Fadaie and her colleagues have not yet functionally proven their hairpin idea, but "I'll be happy if somebody does," she mused. They have validated its potential through computational modeling, however.
The combination of non-traditional methods, such as optical genome mapping and long-read whole genome sequencing, ultimately allowed the team to identify the disease-causing genomic variant. In the future, the researchers hope to apply these methods for identifying other previously invisible variants. They also hope to understand more fully the downstream effects of those variants on RNA, protein, and the human body as a whole.
“This is a very elegant study,” McCall said. “The fact that they have pioneered this strategy is huge because there will now be a way for other families to be diagnosed more clearly. And with that, it also may help to understand the pathophysiology better.”

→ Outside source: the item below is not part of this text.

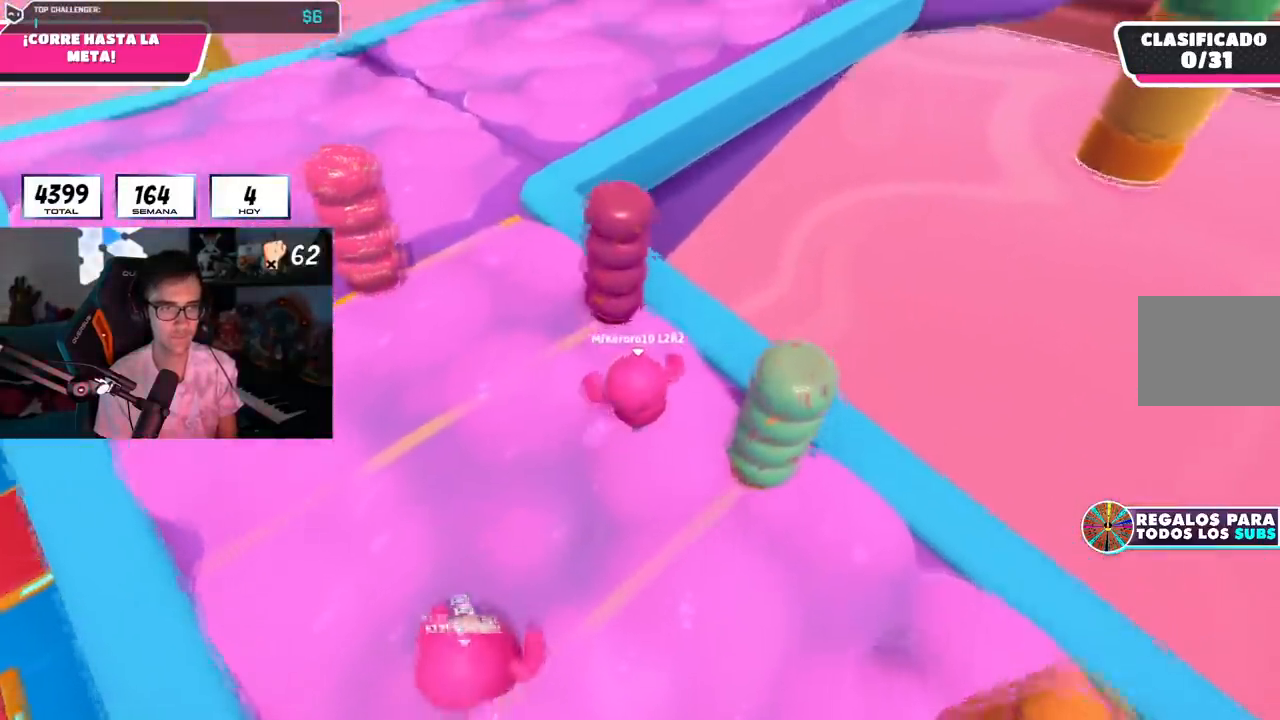
{"buttons": [], "left_stick": "up", "right_stick": "down", "events": [[417, "right_stick", "down"]]}
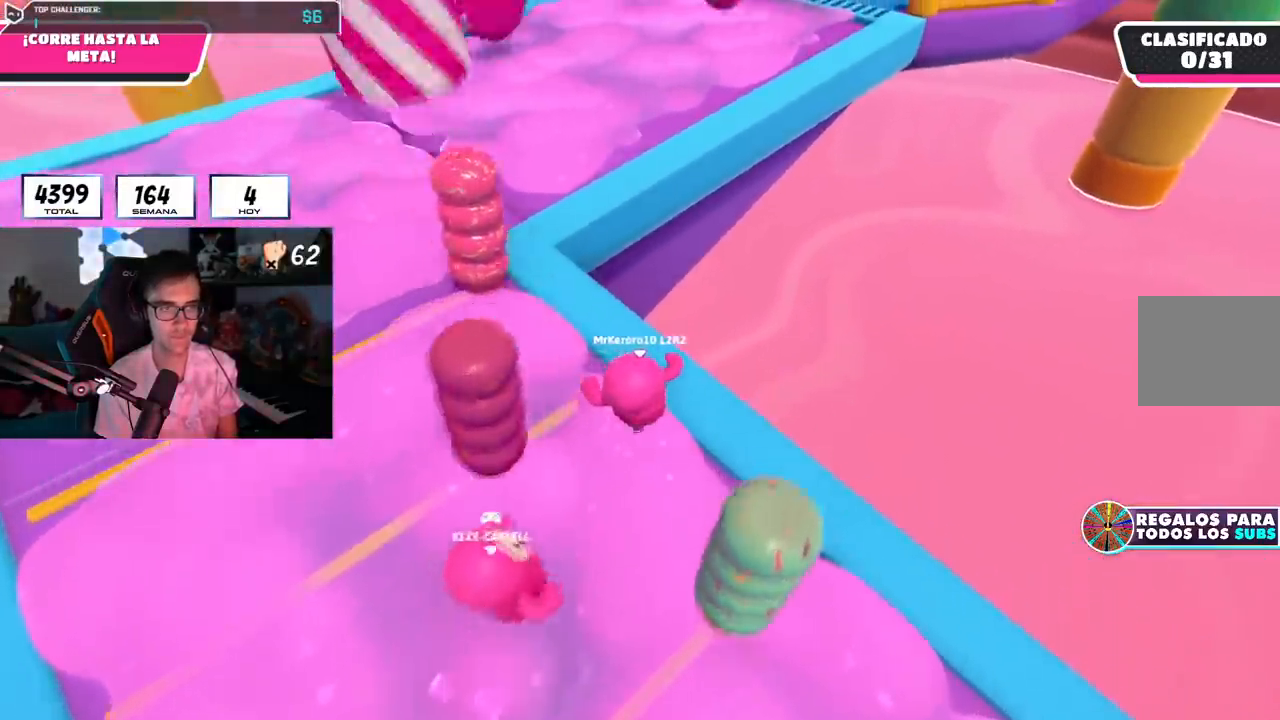
{"buttons": ["CROSS"], "left_stick": "up", "right_stick": "center", "events": [[16, "right_stick", "center"], [433, "CROSS", "down"]]}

For Fadaie, the final goal is to bring this newfound knowledge to the patients. “I really like translational research because whatever is done, whatever we are doing, it has to come to the patient at some point. Otherwise, there is no point,” she said. “When we know what is wrong, we can start thinking about how to solve it.”
References
- Fadaie, Z. et al. Long-read technologies identify a hidden inverted duplication in a family with choroideremia. Human Genetics and Genomics Advances 2, 100046 (2021).
- Simunovic, M. P. et al. The Spectrum of CHM Gene Mutations in Choroideremia and Their Relationship to Clinical Phenotype. Investigative Ophthalmology & Visual Science 57, 6033–6039 (2016).
- Logsdon, G. A., Vollger, M. R. & Eichler, E. E. Long-read human genome sequencing and its applications. Nat Rev Genet 21, 597–614 (2020).